## TASK REQUIREMENTS:
Can you quote the records below in full, word for word?

## Segmentation data:
● ● ● ● ● ● ●

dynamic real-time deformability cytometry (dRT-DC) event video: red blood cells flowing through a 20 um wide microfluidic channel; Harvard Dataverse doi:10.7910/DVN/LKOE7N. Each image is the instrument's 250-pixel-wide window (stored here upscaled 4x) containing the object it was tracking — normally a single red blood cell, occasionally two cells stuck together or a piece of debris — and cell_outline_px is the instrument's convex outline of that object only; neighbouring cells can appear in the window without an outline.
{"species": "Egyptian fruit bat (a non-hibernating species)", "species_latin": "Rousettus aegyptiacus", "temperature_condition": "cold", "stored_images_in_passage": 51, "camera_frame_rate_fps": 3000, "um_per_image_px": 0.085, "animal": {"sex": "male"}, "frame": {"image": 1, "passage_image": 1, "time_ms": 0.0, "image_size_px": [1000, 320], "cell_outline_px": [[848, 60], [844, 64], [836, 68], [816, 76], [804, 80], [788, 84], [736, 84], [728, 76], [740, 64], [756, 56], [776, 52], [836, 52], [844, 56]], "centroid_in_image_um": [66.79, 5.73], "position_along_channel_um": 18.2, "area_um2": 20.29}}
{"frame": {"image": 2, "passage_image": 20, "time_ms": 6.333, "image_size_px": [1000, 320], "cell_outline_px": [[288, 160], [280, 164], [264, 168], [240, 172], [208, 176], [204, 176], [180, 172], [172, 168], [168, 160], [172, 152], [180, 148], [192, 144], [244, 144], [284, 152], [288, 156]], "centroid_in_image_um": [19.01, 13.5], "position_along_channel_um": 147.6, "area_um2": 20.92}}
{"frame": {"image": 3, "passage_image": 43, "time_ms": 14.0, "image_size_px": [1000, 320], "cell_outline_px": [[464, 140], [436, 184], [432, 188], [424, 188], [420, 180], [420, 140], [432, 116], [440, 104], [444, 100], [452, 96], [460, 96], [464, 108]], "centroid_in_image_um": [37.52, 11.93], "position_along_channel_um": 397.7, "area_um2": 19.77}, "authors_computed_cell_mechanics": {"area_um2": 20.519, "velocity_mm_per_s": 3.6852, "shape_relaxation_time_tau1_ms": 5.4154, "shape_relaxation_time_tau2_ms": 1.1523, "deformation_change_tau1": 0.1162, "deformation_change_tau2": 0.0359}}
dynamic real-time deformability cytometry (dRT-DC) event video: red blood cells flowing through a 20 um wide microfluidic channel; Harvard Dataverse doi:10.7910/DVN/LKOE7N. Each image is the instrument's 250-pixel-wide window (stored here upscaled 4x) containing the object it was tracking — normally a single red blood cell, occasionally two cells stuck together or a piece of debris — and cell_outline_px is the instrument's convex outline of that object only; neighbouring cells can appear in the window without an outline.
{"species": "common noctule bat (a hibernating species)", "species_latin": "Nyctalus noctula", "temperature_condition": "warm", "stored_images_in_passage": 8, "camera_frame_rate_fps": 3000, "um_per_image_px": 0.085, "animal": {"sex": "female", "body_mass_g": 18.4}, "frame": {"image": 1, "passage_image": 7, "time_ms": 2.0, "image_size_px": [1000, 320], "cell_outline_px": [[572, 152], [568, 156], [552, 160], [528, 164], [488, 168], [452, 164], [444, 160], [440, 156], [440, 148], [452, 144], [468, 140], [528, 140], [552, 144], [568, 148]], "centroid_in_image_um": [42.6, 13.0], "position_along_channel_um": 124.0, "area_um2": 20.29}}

● ● ● ● ● ● ●

## OUTPUT FOR THIS TASK:
dynamic real-time deformability cytometry (dRT-DC) event video: red blood cells flowing through a 20 um wide microfluidic channel; Harvard Dataverse doi:10.7910/DVN/LKOE7N. Each image is the instrument's 250-pixel-wide window (stored here upscaled 4x) containing the object it was tracking — normally a single red blood cell, occasionally two cells stuck together or a piece of debris — and cell_outline_px is the instrument's convex outline of that object only; neighbouring cells can appear in the window without an outline.
{"species": "Egyptian fruit bat (a non-hibernating species)", "species_latin": "Rousettus aegyptiacus", "temperature_condition": "cold", "stored_images_in_passage": 51, "camera_frame_rate_fps": 3000, "um_per_image_px": 0.085, "animal": {"sex": "male"}, "frame": {"image": 1, "passage_image": 1, "time_ms": 0.0, "image_size_px": [1000, 320], "cell_outline_px": [[848, 60], [844, 64], [836, 68], [816, 76], [804, 80], [788, 84], [736, 84], [728, 76], [740, 64], [756, 56], [776, 52], [836, 52], [844, 56]], "centroid_in_image_um": [66.79, 5.73], "position_along_channel_um": 18.2, "area_um2": 20.29}}
{"frame": {"image": 2, "passage_image": 20, "time_ms": 6.333, "image_size_px": [1000, 320], "cell_outline_px": [[288, 160], [280, 164], [264, 168], [240, 172], [208, 176], [204, 176], [180, 172], [172, 168], [168, 160], [172, 152], [180, 148], [192, 144], [244, 144], [284, 152], [288, 156]], "centroid_in_image_um": [19.01, 13.5], "position_along_channel_um": 147.6, "area_um2": 20.92}}
{"frame": {"image": 3, "passage_image": 43, "time_ms": 14.0, "image_size_px": [1000, 320], "cell_outline_px": [[464, 140], [436, 184], [432, 188], [424, 188], [420, 180], [420, 140], [432, 116], [440, 104], [444, 100], [452, 96], [460, 96], [464, 108]], "centroid_in_image_um": [37.52, 11.93], "position_along_channel_um": 397.7, "area_um2": 19.77}, "authors_computed_cell_mechanics": {"area_um2": 20.519, "velocity_mm_per_s": 3.6852, "shape_relaxation_time_tau1_ms": 5.4154, "shape_relaxation_time_tau2_ms": 1.1523, "deformation_change_tau1": 0.1162, "deformation_change_tau2": 0.0359}}
dynamic real-time deformability cytometry (dRT-DC) event video: red blood cells flowing through a 20 um wide microfluidic channel; Harvard Dataverse doi:10.7910/DVN/LKOE7N. Each image is the instrument's 250-pixel-wide window (stored here upscaled 4x) containing the object it was tracking — normally a single red blood cell, occasionally two cells stuck together or a piece of debris — and cell_outline_px is the instrument's convex outline of that object only; neighbouring cells can appear in the window without an outline.
{"species": "common noctule bat (a hibernating species)", "species_latin": "Nyctalus noctula", "temperature_condition": "warm", "stored_images_in_passage": 8, "camera_frame_rate_fps": 3000, "um_per_image_px": 0.085, "animal": {"sex": "female", "body_mass_g": 18.4}, "frame": {"image": 1, "passage_image": 7, "time_ms": 2.0, "image_size_px": [1000, 320], "cell_outline_px": [[572, 152], [568, 156], [552, 160], [528, 164], [488, 168], [452, 164], [444, 160], [440, 156], [440, 148], [452, 144], [468, 140], [528, 140], [552, 144], [568, 148]], "centroid_in_image_um": [42.6, 13.0], "position_along_channel_um": 124.0, "area_um2": 20.29}}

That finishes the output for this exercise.